Listed records below:

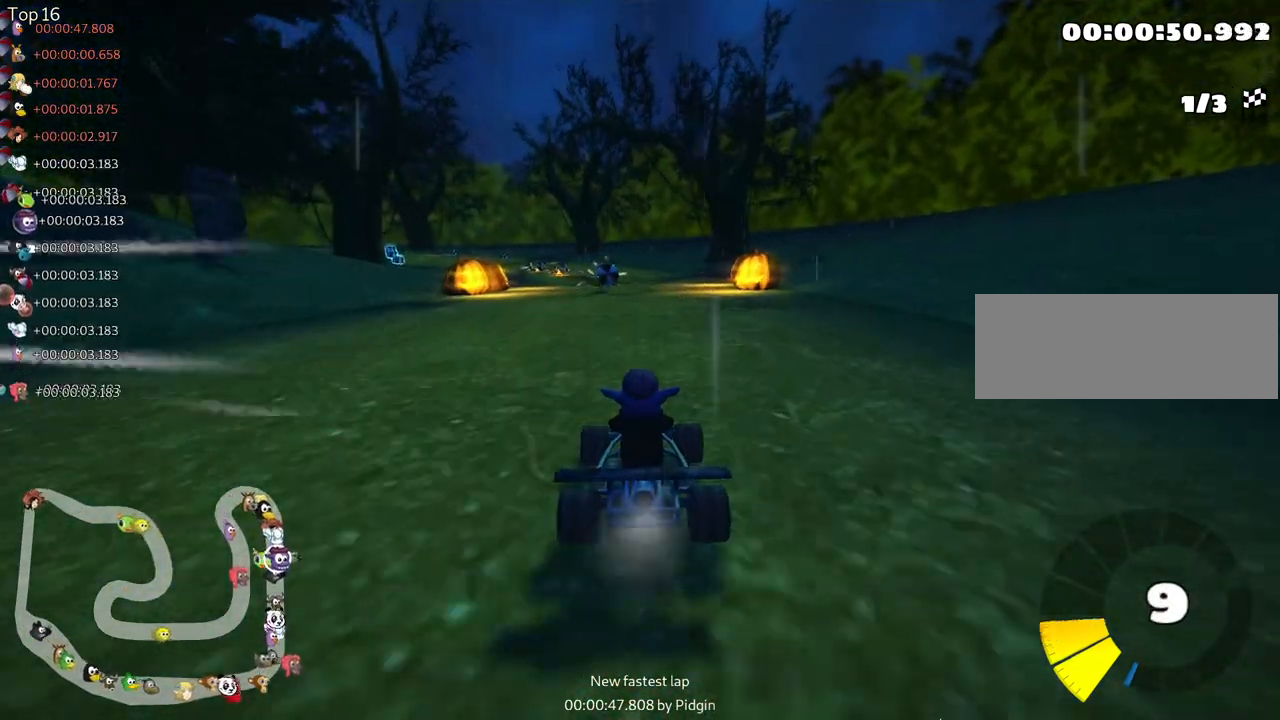
{"keys": ["up"], "events": []}
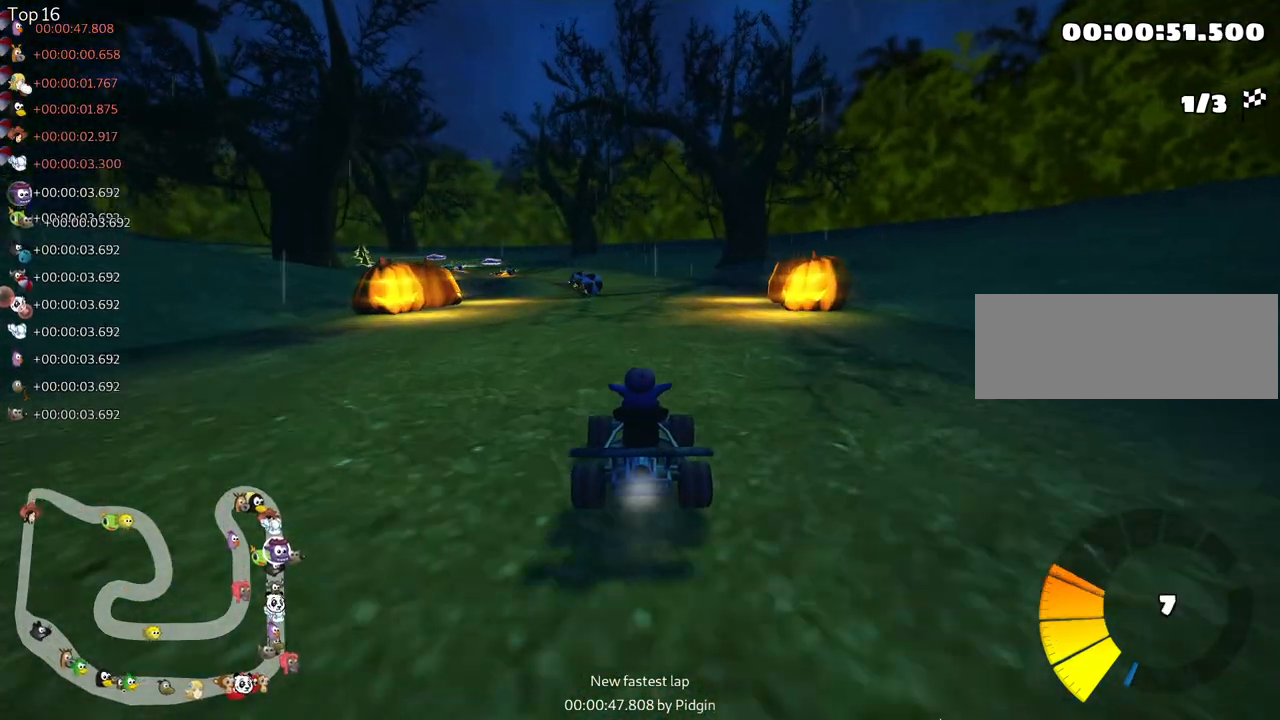
{"keys": ["left", "skid", "up"], "events": [[117, "right", "down"], [300, "right", "up"], [317, "left", "down"], [333, "skid", "down"], [367, "nitro", "down"], [467, "nitro", "up"]]}
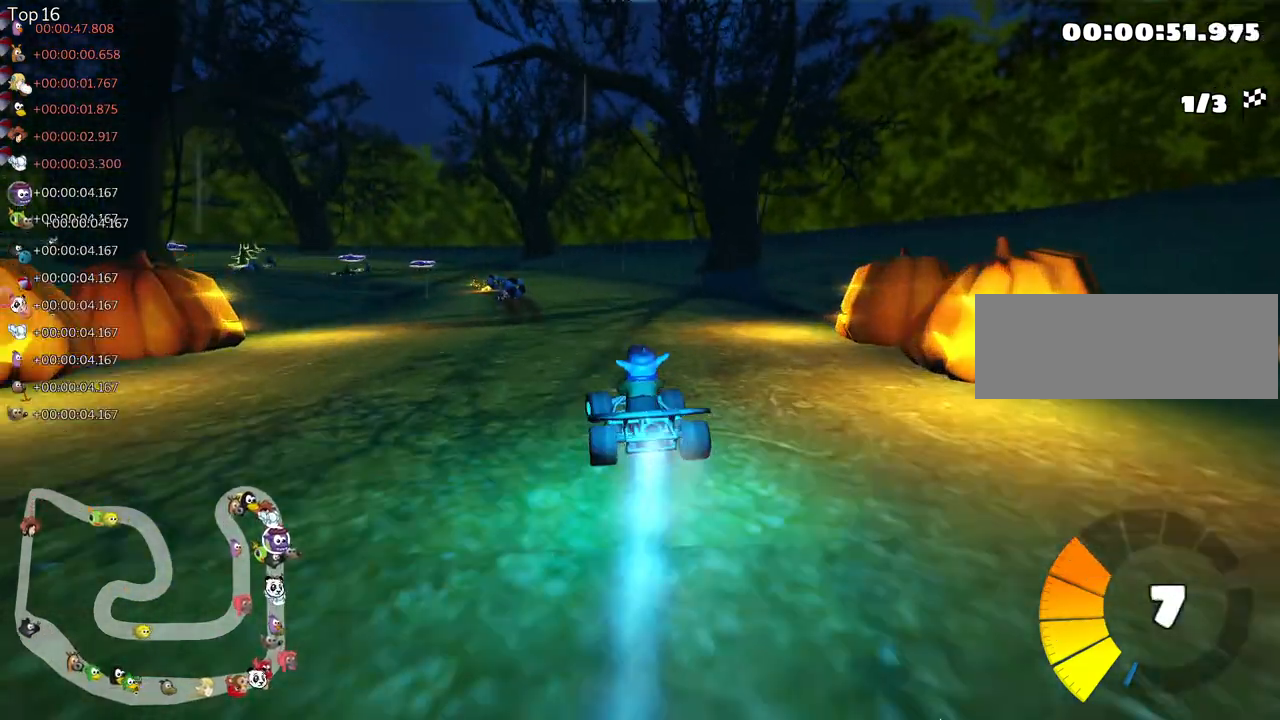
{"keys": ["right", "skid", "up"], "events": [[50, "left", "up"], [67, "right", "down"]]}
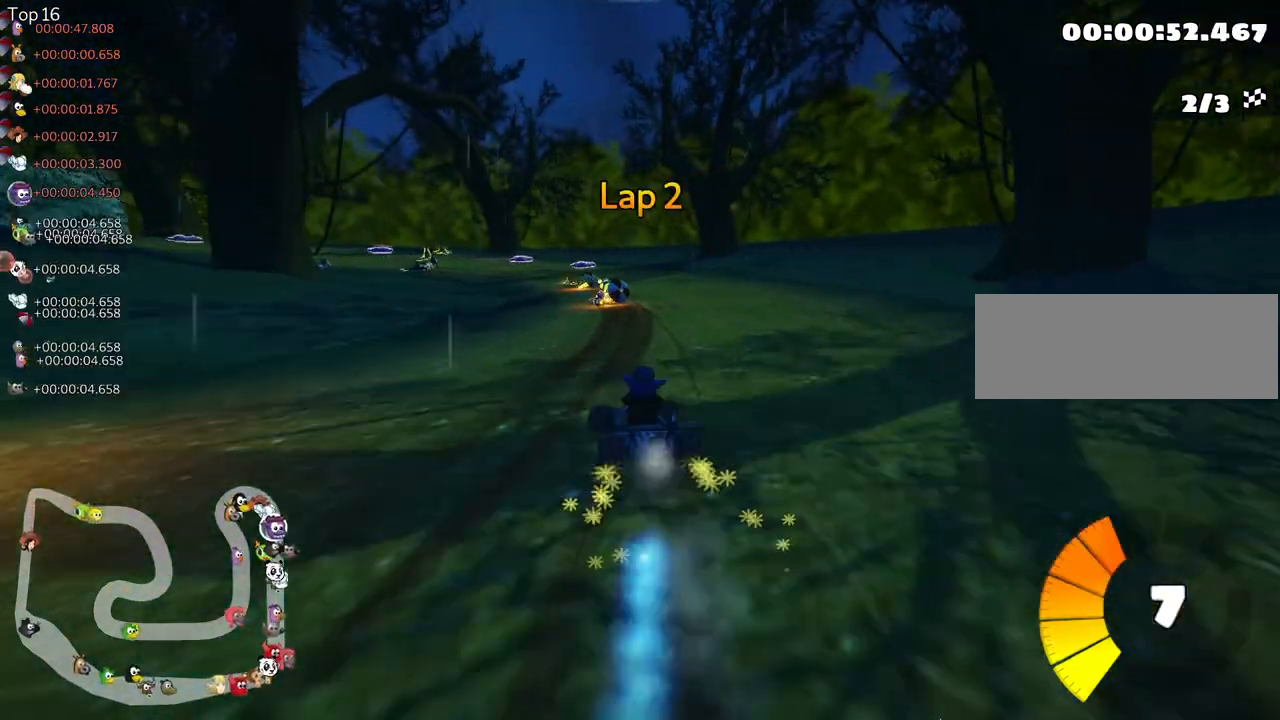
{"keys": ["left", "skid", "up"], "events": [[250, "left", "down"], [283, "right", "up"]]}
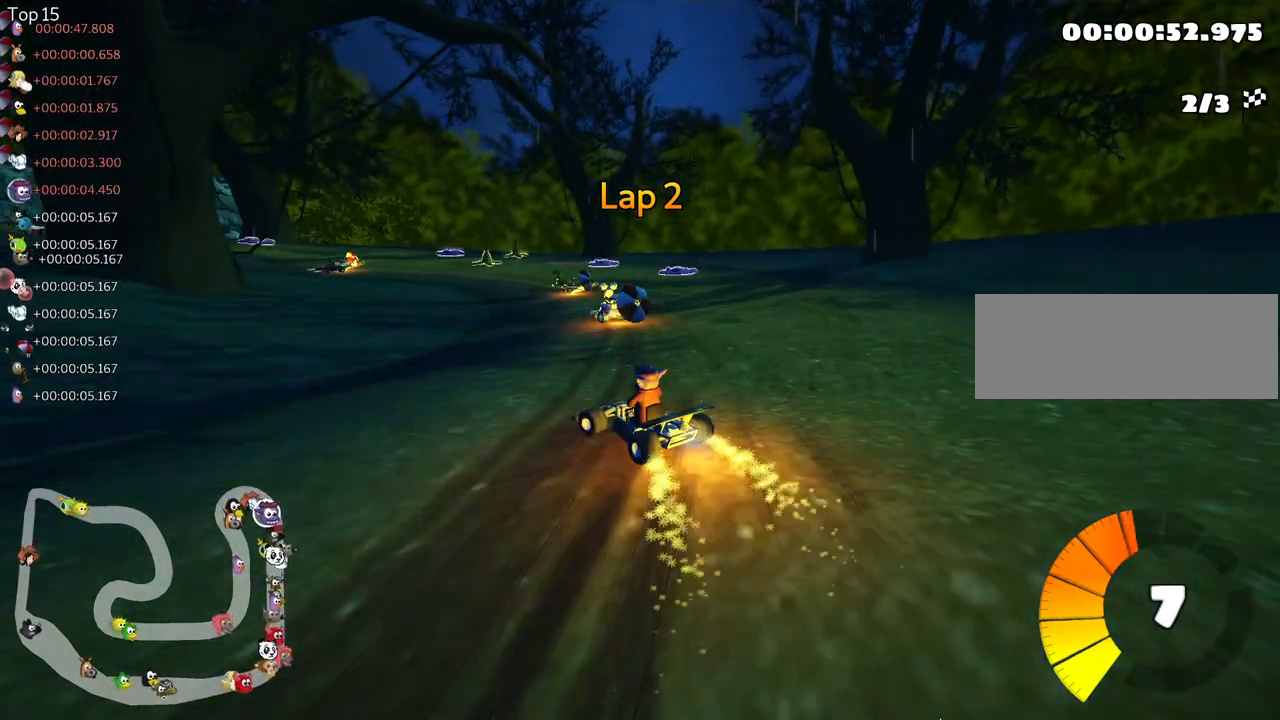
{"keys": ["left", "up"], "events": [[383, "skid", "up"]]}
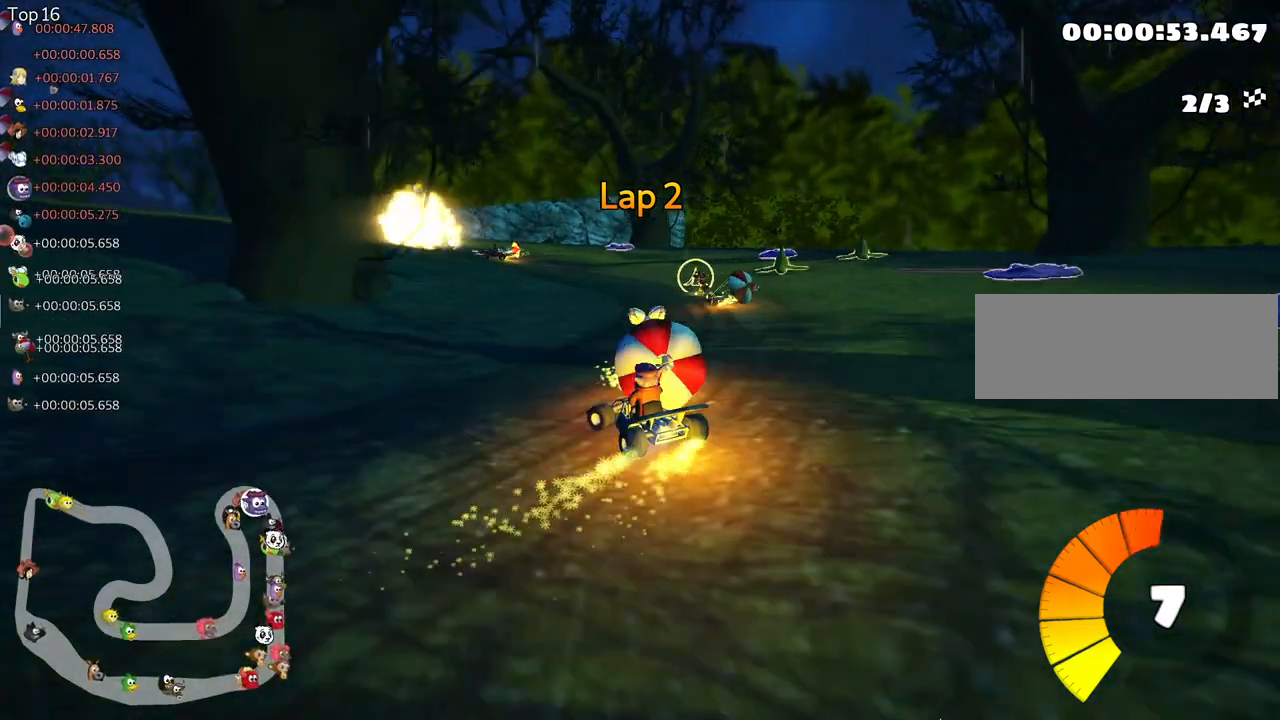
{"keys": ["left", "skid", "up"], "events": [[117, "left", "up"], [400, "left", "down"], [450, "skid", "down"]]}
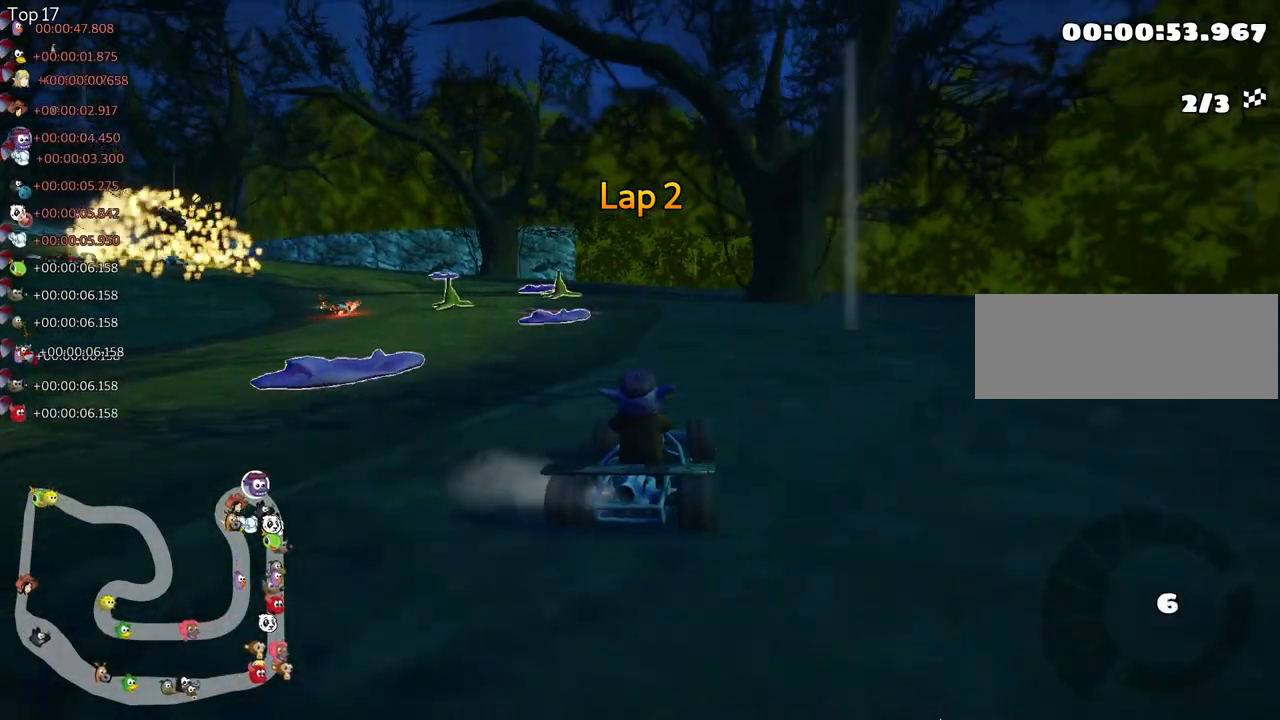
{"keys": ["left", "nitro", "up"], "events": [[283, "nitro", "down"], [333, "skid", "up"]]}
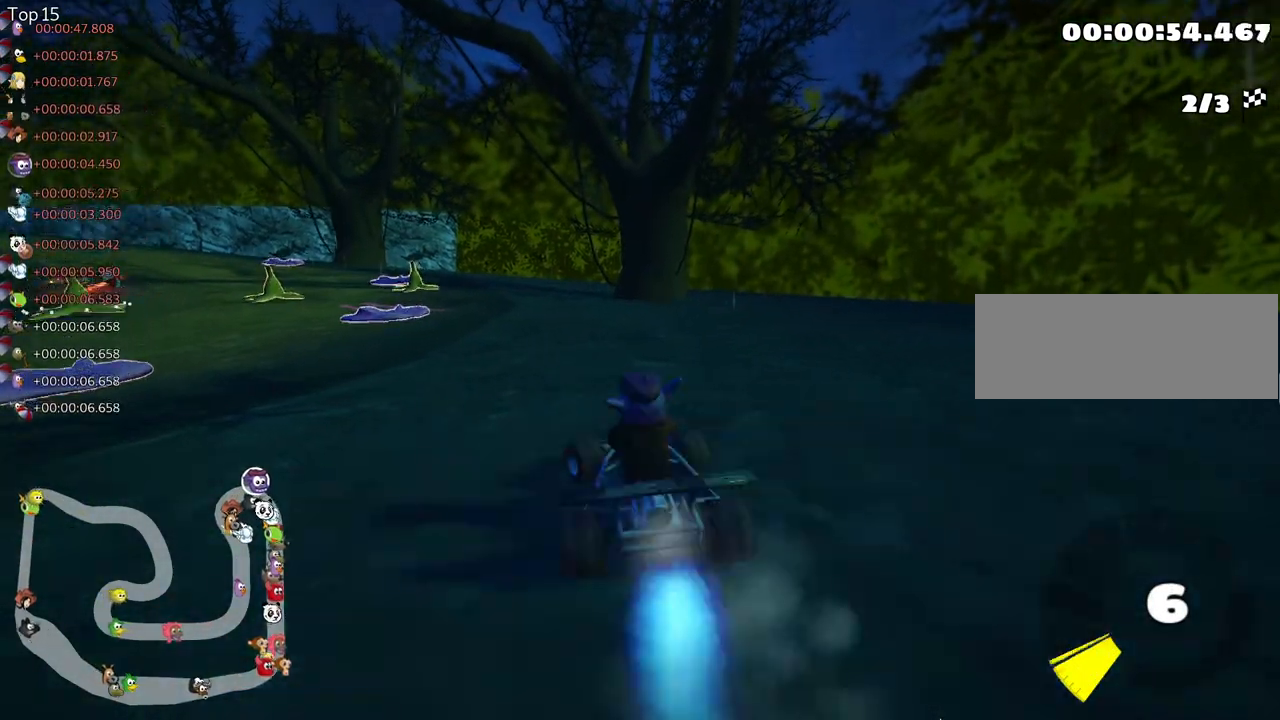
{"keys": ["left", "nitro", "up"], "events": []}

End of Listed records.

Problem to solve: Apart from the images, the entries above must be returned without alteration.

Solved exercise:
{"keys": ["up"], "events": []}
{"keys": ["left", "skid", "up"], "events": [[117, "right", "down"], [300, "right", "up"], [317, "left", "down"], [333, "skid", "down"], [367, "nitro", "down"], [467, "nitro", "up"]]}
{"keys": ["right", "skid", "up"], "events": [[50, "left", "up"], [67, "right", "down"]]}
{"keys": ["left", "skid", "up"], "events": [[250, "left", "down"], [283, "right", "up"]]}
{"keys": ["left", "up"], "events": [[383, "skid", "up"]]}
{"keys": ["left", "skid", "up"], "events": [[117, "left", "up"], [400, "left", "down"], [450, "skid", "down"]]}
{"keys": ["left", "nitro", "up"], "events": [[283, "nitro", "down"], [333, "skid", "up"]]}
{"keys": ["left", "nitro", "up"], "events": []}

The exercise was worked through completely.